There are some omissions. I would have liked an exploration of what is meant here by ‘architecture’, if not as detailed as that of ‘Who is the Public’. For example, there are assumption about artistic content and authorship that it would be illuminating to deconstruct. I missed a more thorough understanding of history in the chapter ‘The Architecture Profession and Capitalism’ as that would have illuminated many of the problems identified. There is little about the context of the architectural professions within the idea of professions in general. For example, what is different about architecture and the public good, compared to engineering or planning and the public good? By extension might interdisciplinary and multidisciplinary working in itself be an ethic to serve the public good? And how does the education of architects, which is as much social formation as acquisition of knowledge, affect professional behaviours?
Although Spector has experience of architectural culture, practice, and academia in both countries, some of the observations are relevant more to the context of the US than the UK. This is particularly evident in the discussion about public space and the desired publicness of architecture. The British Planning System when operated by the better motivated and resourced Local Authorities and the widespread practice of Design Review, are exactly the type of public interest practices that Spector thinks to be wholly absent.
Defining the project as being one of pinpointing the behaviours that would merit the protected status of the architectural profession certainly brings clarity to the book’s mission. But what if this model itself is no longer fit for purpose? The professions carved a niche in early 19th century by offering to patrons independent advice, avowedly separate from the interests of capital and physical labour, drawing on the precedents set by the clergy, the law and medicine. Perhaps this separation from the actors that materially deliver the built environment has outlived its usefulness, or become too compromised, or both? Perhaps the consequent lack of responsibility for delivery is now a source of weakness, of lack of influence and loss of status?

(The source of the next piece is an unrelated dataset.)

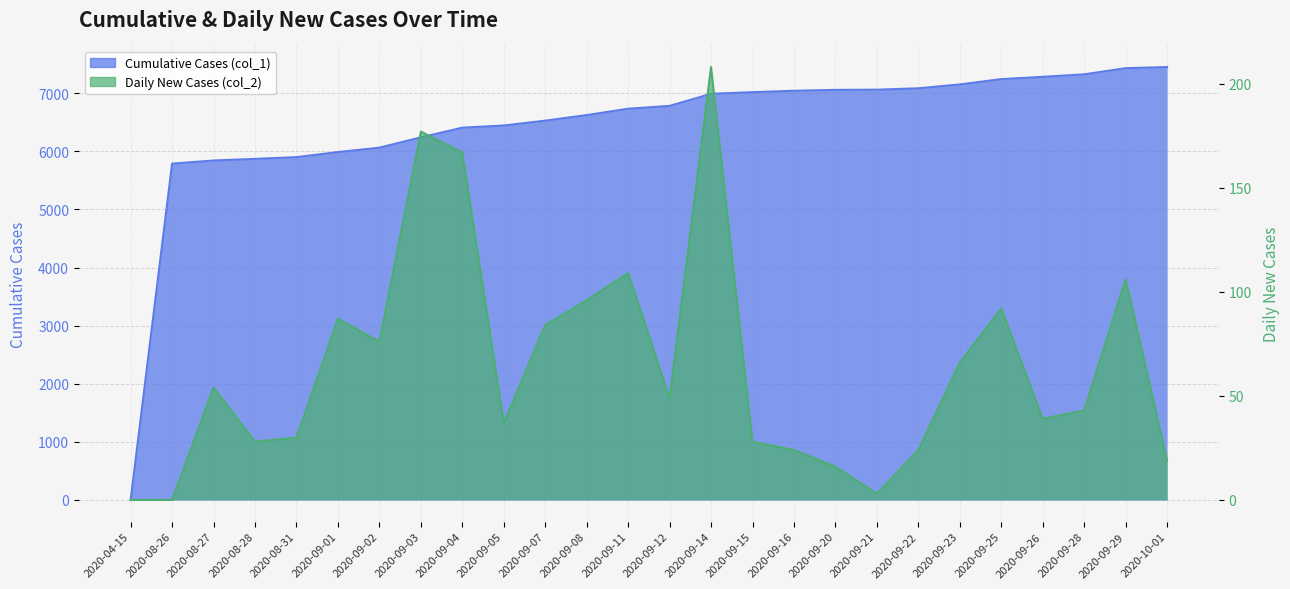

Where is Cumulative Cases (col_1) nearest to the value 3725?

2020-08-26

Architecture & the Public Good raises important issues about the architectural profession and the practice of architecture. The author is to be applauded for raising them and pointing to potential solutions. This book is of great relevance not just to architects but to everyone interested in the nature and quality of our built environment. There is a fair amount to debate and disagree about not least because some very big matters are addressed, and complex histories compressed, but the narrative consistently addresses pertinent and timely questions.